Retrieval-enhanced applications (version 8.17)

更新时间:
复制 MD 格式

The growing demand for generative AI and real-time data analytics requires a high-performance, low-cost, and fully managed retrieval service. Alibaba Cloud Elasticsearch Serverless retrieval-enhanced applications (version 8.17) are built on Elasticsearch version 8.17. As a fully managed service, they combine a serverless architecture with layered scaling capabilities to support common scenarios, such as information retrieval, vector search, and semantic analysis. This topic describes the latest features, billing details, service activation, and application creation for retrieval-enhanced applications (version 8.17).

Commercialization notice

Retrieval-enhanced applications (version 8.17) will become a paid service at 18:00 on June 27, 2025 (UTC+8). After this time, charges will apply for using the service.

Note

If you no longer need the service, disable it before commercial billing starts to avoid charges. If you have any questions, submit a ticket or contact technical support through the DingTalk user group (Group ID: 72335013004).

Latest features

Retrieval-enhanced applications (version 8.17) offer significant improvements in features, elastic performance, and cost efficiency. Compared to the previous General-purpose retrieval applications (version 7.10), this new version provides more powerful features and a more flexible user experience:

  • New features: Retrieval-enhanced applications (version 8.17) are fully optimized for vector search scenarios and support features such as sparse vectors and dense vectors. For more information, see Appendix 1: Supported open source APIs.

  • Elastic performance: The fully upgraded architecture allows for more flexible elastic resource scheduling within the application quota and delivers significantly faster request response times for a more efficient performance experience.

  • Cost optimization: Compared with the pay-as-you-go model of version 7.10, version 8.17 introduces a billing method that combines reserved fixed quotas with on-demand elastic calls.
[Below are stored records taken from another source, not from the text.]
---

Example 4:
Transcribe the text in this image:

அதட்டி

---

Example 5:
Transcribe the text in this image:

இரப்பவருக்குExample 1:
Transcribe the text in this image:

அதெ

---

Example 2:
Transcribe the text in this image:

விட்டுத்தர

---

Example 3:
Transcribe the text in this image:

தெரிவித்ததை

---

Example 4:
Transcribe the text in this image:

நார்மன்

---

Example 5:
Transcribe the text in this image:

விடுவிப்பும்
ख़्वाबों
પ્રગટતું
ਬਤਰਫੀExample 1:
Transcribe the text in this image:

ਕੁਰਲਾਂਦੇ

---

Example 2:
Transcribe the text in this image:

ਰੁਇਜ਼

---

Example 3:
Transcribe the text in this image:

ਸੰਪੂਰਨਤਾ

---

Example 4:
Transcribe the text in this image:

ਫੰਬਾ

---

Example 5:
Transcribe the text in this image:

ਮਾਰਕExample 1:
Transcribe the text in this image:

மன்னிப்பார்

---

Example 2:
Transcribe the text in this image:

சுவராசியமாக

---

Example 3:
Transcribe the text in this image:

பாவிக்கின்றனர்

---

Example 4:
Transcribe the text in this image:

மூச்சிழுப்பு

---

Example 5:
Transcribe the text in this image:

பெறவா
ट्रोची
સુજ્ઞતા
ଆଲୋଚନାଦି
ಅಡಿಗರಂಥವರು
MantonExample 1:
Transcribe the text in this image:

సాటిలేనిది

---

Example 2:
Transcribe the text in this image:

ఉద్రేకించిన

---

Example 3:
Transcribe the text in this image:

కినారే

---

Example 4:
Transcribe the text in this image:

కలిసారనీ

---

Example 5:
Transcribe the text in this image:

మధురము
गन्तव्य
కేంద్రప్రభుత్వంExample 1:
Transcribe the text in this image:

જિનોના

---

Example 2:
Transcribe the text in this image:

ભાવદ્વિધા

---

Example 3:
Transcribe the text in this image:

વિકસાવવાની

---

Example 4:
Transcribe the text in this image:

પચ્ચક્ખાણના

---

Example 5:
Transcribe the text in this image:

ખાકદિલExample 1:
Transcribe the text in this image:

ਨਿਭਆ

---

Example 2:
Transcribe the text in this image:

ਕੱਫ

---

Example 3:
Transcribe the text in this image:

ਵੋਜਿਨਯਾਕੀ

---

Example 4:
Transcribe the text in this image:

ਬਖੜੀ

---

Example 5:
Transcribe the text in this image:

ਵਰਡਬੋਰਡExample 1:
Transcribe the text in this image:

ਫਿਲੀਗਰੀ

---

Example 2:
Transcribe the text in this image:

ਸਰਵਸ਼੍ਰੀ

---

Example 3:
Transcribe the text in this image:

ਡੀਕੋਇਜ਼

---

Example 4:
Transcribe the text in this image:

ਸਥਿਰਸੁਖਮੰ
You can flexibly combine these two modes to use resources more efficiently and reduce your overall costs.

Billing details

Retrieval-enhanced applications (version 8.17) are billed based on reserved fixed Compute Unit (CU) quotas, on-demand elastic CUs, and storage space consumption. For more information about billing, see Billing details.

CU selection reference

You can select specifications such as 2 CU, 4 CU, 6 CU, and 8 CU. Select a specification based on your maximum CU usage.

Retrieval-enhanced applications (version 8.17) use a read/write splitting architecture. By default, query and write CUs are allocated in a 1:1 ratio. After you enable the elastic computing feature, the maximum number of query CUs and write CUs are both 1.5 times the fixed CU quota. Different fixed CU quotas affect the application's usage limits, as shown in the following table. Adjust the quota based on your actual usage.

Note

The unit for the CU limit is CU/s.

Specification

Elastic computing feature

Elastic CU limit

Total application CU limit

Query CU limit

Write CU limit

Fixed CU quota = X CU

Enabled

2X

3X

1.5X

1.5X

Fixed CU quota = Y CU

Disabled

0

Y

0.5Y

0.5Y

Create a retrieval-enhanced application (version 8.17)

Note

When you create an ES Serverless application for the first time, the service is automatically enabled. By enabling the service, you agree to the relevant Terms of Service. After the application is created, it is billed based on the billing standards. If the application fails to be created, no fees are incurred.
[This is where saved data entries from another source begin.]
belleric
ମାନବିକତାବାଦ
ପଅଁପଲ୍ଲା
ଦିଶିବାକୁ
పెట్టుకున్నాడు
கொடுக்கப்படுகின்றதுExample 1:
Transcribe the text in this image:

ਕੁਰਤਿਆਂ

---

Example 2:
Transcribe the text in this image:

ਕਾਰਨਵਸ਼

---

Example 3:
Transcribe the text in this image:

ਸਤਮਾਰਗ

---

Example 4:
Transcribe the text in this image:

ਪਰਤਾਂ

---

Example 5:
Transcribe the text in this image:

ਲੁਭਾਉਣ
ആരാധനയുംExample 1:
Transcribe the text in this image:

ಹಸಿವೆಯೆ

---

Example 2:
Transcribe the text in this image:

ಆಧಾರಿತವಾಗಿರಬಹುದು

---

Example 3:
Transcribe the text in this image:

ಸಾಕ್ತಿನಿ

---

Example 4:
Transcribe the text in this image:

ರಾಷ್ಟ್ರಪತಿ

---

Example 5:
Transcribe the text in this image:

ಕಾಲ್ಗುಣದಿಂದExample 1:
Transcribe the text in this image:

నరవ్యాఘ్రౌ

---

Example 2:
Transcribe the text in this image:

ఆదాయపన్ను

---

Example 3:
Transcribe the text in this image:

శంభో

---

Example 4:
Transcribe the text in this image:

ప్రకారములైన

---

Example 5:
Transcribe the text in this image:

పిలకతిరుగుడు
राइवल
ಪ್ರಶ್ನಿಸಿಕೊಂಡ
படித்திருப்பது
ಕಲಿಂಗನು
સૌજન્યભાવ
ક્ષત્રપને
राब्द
  1. Create an application.

    1. Go to the Serverless application creation page and select a region for the application.

    2. On the Application Management page, click Create Application.

  2. Configure the basic information for the application.

    Enter an application name, select Retrieval-Augmented as the application type, and use the default values for the other parameters or customize them.

  3. Configure the access information for the application.

    • In this example, Network Access Method is set to Public Access, and the IP address of your local device is added to the Public Access Whitelist. This lets you access the Kibana of the Serverless application from your local device. To configure network access for the application, see Configure public or internal-facing access for a Serverless application.

    • Enter a User Password to log on to Kibana.

  4. Click Create Now.

You can view your applications on the Application Management page. Wait for the application status to change to Running, which indicates that the application has been created. You can then explore its features.

Open APIs

For more information about the APIs supported by retrieval-enhanced applications (version 8.17), see Appendix 1: Supported open source APIs.

Supported cluster and index configurations

For more information about the cluster and index configurations supported by retrieval-enhanced applications (version 8.17), see Appendix 2: Supported whitelists.

Supported plug-ins

For more information about the plug-ins supported by retrieval-enhanced applications (version 8.17), see Appendix 3: Supported plug-ins.

Monitoring Center

For detailed information about configuring monitoring and alerting services and for explanations of the metrics, see Monitoring metrics and alert configuration.